1. Modulator will take the "red/white/yellow" composite video and audio and turn it into a cable channel. You specifically want a "frequency agile" modulator (that means "you can pick the channel it uses"). Channel Plus makes a whole line of them; I use the 5545 and SVM-24. Each can do 4 channels and do IR control. There's a 5525 that does 2, and many other models to choose from.
Then, you need a device to combine two coax feeds, one from that unit and one from the cable company. I use the Channel Plus 8200 for that, which also provides power to the IR targets and relays the IR commands back to the modulator.
At each TV, I have 2133 targets (to hit with the remote controls for the DVD player in your case). The signal comes from the remote and hits the 2133. That puts it on the coax and sends it back to the 8200, which sends it to the modulator, which has IR emitters attached to control the DVD player.
Channel plus sells this all in a kit, the numbers of which I'm a little too time-pressed to look up, but some quick googling on your part should turn it up.
2. As long as you stick to high channels, you won't interfere with the cable modem, though you'll need to get the 8200-BID (bi-directional) to support a cable modem. Instead, I moved my cable modem to the basement cable entry and it's before all the video stuff.
Digital cable will cause a conflict if you pick the same channel that the cable company is using for their digital signal. (Note that the channels you see on the cable box, 852, 354, etc, aren't the actual channels on the coax; they're just a convenience for you.)

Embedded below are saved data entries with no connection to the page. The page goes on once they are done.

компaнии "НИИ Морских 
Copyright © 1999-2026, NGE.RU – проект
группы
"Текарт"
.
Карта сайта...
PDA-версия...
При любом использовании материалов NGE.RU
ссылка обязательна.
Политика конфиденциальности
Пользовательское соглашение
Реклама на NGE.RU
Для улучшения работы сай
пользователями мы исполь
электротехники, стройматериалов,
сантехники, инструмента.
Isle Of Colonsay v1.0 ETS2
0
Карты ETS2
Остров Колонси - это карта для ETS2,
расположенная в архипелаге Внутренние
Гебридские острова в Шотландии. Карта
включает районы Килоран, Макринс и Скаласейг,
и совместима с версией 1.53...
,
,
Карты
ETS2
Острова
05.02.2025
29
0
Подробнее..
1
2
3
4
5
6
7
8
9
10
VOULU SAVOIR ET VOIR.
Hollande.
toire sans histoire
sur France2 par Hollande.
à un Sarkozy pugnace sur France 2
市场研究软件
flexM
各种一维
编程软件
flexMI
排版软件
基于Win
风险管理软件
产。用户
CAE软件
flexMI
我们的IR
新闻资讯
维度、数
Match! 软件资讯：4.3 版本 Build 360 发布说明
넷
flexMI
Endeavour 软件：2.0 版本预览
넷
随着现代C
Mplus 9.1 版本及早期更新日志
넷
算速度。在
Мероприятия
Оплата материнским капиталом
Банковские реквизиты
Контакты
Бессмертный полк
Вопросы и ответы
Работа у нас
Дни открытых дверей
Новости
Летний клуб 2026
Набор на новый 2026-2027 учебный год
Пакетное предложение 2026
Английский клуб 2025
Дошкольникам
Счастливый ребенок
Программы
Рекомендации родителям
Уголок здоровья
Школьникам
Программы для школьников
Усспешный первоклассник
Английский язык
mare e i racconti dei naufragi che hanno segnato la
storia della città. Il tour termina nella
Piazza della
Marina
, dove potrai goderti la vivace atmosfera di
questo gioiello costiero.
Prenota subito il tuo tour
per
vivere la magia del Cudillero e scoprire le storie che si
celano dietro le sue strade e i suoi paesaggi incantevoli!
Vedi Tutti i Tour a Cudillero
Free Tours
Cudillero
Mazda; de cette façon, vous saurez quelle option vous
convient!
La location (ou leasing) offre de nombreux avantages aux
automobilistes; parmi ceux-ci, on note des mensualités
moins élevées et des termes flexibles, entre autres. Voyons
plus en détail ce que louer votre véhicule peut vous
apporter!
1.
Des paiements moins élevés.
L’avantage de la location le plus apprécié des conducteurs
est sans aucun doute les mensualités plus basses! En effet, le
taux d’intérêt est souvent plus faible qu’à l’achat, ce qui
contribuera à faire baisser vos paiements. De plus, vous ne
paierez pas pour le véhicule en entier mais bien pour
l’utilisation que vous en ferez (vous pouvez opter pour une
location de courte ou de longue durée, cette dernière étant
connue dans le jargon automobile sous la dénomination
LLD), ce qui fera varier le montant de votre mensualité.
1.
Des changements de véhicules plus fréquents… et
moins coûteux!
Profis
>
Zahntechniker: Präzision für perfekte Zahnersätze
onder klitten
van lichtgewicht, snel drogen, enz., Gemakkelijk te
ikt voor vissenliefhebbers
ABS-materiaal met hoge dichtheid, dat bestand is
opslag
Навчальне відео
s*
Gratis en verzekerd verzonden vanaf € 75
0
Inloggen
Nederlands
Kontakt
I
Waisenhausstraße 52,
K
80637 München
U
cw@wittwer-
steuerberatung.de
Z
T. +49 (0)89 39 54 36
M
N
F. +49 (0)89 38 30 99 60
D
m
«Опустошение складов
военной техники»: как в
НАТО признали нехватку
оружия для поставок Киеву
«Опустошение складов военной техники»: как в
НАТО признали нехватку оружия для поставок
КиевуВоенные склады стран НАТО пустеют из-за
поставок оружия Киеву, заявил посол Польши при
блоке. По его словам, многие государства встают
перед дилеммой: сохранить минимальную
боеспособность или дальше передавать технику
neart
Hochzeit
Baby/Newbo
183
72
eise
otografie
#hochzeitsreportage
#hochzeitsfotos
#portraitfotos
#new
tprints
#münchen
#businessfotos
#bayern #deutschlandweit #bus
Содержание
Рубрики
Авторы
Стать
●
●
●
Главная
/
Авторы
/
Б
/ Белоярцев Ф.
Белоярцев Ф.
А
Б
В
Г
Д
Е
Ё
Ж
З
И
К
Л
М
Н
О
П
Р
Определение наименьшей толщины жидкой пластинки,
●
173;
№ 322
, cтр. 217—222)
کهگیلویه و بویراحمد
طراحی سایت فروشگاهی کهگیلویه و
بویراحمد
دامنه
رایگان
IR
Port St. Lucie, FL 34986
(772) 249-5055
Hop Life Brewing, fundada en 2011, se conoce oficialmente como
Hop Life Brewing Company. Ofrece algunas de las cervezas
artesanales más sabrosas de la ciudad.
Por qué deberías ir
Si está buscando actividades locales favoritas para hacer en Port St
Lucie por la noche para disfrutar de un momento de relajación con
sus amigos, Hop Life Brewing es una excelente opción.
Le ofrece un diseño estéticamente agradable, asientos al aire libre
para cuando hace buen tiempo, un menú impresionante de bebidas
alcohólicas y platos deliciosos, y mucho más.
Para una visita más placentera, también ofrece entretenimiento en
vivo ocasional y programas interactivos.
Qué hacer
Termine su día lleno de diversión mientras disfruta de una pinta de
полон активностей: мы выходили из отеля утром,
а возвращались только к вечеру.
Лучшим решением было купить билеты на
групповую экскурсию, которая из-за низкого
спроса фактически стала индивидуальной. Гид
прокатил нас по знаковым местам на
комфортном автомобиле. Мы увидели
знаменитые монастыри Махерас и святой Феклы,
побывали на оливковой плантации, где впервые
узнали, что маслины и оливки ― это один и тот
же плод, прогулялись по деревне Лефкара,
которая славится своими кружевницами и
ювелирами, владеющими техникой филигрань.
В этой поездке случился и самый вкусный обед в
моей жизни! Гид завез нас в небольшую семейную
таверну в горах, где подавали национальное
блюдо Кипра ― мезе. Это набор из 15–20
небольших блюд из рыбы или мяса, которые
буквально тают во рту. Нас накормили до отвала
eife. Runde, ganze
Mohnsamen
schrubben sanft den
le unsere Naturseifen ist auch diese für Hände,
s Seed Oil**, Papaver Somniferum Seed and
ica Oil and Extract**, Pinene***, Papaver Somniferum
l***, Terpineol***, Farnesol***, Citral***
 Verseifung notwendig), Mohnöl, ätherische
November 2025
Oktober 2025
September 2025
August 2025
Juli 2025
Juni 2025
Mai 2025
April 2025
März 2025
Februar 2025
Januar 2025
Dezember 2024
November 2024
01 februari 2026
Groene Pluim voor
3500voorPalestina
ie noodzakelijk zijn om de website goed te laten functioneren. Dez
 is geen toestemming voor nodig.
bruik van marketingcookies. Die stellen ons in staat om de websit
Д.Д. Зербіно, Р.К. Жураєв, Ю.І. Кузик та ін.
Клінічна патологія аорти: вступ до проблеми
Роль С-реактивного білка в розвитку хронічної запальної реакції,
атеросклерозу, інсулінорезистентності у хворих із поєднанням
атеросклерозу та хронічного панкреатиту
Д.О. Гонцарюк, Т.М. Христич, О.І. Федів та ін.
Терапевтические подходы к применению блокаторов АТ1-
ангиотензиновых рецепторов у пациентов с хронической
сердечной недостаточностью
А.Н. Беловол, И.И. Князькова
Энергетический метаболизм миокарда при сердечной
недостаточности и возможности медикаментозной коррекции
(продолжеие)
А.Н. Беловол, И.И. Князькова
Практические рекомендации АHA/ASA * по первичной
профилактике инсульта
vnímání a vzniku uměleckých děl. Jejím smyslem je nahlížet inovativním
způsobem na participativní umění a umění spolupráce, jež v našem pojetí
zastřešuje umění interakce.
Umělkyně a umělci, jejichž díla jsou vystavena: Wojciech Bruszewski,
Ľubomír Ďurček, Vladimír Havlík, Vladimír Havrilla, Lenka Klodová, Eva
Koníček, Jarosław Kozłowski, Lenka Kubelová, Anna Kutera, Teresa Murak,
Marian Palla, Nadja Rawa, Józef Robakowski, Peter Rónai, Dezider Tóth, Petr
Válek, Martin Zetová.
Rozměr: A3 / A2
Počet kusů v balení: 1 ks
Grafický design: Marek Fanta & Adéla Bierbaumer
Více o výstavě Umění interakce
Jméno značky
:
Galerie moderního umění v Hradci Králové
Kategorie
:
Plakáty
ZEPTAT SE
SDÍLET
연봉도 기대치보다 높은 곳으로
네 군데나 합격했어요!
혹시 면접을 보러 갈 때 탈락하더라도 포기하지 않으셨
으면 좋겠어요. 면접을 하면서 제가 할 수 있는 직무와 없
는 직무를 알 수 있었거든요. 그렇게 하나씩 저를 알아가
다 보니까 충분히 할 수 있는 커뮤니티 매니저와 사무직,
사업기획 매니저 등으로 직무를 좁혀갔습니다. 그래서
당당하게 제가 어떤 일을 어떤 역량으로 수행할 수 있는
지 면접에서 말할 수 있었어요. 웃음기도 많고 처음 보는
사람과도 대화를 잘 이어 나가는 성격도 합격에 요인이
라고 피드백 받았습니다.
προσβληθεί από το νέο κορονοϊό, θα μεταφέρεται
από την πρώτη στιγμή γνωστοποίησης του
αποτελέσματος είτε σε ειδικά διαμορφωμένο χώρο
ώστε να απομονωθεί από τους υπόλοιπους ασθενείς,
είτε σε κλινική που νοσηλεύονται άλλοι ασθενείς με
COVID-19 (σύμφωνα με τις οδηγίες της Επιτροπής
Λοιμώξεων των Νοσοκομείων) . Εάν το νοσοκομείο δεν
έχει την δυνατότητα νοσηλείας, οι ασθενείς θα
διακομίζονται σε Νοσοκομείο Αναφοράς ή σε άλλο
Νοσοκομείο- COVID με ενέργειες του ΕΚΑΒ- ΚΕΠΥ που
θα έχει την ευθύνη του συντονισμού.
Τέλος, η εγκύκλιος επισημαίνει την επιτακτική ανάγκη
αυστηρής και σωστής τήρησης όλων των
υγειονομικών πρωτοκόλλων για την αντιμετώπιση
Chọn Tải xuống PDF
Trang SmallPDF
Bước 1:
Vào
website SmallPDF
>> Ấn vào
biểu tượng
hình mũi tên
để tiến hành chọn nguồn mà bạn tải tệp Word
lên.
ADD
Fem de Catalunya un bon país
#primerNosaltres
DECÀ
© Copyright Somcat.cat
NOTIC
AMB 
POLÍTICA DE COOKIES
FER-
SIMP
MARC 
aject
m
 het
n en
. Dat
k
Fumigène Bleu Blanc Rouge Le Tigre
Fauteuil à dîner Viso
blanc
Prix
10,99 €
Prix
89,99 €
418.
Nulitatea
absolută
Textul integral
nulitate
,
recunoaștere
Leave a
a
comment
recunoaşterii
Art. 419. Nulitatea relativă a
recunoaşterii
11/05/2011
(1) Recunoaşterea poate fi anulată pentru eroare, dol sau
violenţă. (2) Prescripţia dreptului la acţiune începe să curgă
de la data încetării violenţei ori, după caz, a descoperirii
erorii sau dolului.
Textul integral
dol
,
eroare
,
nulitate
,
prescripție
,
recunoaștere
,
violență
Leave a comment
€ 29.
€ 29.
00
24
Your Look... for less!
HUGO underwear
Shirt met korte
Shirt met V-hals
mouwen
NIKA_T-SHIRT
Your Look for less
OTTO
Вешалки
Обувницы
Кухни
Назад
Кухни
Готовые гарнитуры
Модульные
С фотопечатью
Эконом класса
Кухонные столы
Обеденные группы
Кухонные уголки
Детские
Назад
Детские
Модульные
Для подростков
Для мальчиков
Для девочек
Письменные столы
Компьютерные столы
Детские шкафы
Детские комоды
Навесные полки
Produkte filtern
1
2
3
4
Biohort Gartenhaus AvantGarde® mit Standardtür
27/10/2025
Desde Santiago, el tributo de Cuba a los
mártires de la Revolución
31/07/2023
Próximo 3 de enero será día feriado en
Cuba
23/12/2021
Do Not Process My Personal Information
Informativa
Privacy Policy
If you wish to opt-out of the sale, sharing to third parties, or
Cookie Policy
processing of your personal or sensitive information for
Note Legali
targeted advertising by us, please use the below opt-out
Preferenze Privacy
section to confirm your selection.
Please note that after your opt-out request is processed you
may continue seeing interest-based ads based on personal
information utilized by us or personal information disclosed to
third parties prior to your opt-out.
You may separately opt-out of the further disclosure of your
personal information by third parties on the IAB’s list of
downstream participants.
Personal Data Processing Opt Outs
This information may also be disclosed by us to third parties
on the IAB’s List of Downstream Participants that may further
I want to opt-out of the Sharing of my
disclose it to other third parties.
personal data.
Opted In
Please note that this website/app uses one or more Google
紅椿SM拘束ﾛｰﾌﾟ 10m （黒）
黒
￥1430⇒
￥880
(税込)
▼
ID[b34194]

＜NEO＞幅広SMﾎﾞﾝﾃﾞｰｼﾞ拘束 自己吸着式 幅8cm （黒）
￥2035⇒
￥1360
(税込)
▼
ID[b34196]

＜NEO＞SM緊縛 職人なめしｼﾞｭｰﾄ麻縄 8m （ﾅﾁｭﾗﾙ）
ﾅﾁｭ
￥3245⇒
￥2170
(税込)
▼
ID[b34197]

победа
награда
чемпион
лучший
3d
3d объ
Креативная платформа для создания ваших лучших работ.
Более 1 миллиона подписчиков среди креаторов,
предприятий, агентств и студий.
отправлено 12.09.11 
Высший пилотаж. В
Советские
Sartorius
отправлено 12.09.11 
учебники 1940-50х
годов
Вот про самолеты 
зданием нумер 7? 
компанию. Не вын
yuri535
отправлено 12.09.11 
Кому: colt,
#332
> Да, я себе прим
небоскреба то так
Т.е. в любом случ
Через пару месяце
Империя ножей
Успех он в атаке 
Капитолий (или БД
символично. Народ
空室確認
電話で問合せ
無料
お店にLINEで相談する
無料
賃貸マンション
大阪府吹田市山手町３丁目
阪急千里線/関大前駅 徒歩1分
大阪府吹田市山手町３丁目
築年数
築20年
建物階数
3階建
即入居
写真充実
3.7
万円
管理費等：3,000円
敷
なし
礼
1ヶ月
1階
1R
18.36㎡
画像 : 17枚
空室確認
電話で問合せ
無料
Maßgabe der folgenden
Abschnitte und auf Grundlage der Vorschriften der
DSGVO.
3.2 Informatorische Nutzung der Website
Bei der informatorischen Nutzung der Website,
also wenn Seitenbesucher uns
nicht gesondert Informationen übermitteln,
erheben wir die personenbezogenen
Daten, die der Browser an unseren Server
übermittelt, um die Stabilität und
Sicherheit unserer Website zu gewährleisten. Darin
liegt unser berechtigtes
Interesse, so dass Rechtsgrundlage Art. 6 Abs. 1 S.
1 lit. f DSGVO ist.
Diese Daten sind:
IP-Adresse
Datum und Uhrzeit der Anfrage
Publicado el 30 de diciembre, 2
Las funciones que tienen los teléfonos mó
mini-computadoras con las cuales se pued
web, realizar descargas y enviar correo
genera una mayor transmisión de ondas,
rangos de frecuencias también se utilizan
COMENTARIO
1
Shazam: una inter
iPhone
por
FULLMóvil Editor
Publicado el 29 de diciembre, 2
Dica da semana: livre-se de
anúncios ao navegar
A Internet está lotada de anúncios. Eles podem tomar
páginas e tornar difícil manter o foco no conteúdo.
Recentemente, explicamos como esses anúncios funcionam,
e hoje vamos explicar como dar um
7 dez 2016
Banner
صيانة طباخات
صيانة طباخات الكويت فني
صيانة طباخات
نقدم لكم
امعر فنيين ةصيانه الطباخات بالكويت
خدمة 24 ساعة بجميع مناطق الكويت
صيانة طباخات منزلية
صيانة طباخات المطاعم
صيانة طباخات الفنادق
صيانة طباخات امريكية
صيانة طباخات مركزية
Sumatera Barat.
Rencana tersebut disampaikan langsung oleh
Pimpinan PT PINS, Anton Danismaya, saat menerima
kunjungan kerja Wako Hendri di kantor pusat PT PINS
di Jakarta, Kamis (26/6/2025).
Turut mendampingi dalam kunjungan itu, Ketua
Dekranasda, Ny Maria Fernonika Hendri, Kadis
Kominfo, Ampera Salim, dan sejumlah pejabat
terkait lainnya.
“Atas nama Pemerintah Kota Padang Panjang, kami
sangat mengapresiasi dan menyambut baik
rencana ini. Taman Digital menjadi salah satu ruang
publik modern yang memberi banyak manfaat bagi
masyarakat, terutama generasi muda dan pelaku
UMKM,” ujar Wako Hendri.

3. THe low pass filter is to block all the channels on the cable company feed to "clear out" some channels for you to use in the house. I knock out channels 69 and above (something approximately like that anyway), and I use the high number channels for my house channels. That does mean that a digital cable box won't work in the main part of my house, so if I had one, I'd have to put it in the basement and treat it like you're going to use the DVD player. (Put its output on a house channel, and cable its coax feed up before the low-pass filter.) That would also preclude getting many HD channels in HD, as the modulation is entirely SD NTSC.
If your cable company isn't using channel 79, 80 or 81 for their signal, you probably won't need the LPF and you can just get channel 80 overlaid onto your feed no problem. If they are, you'll need to find a spot where there's 3 channels in a row not in use, or you'll need to use filters.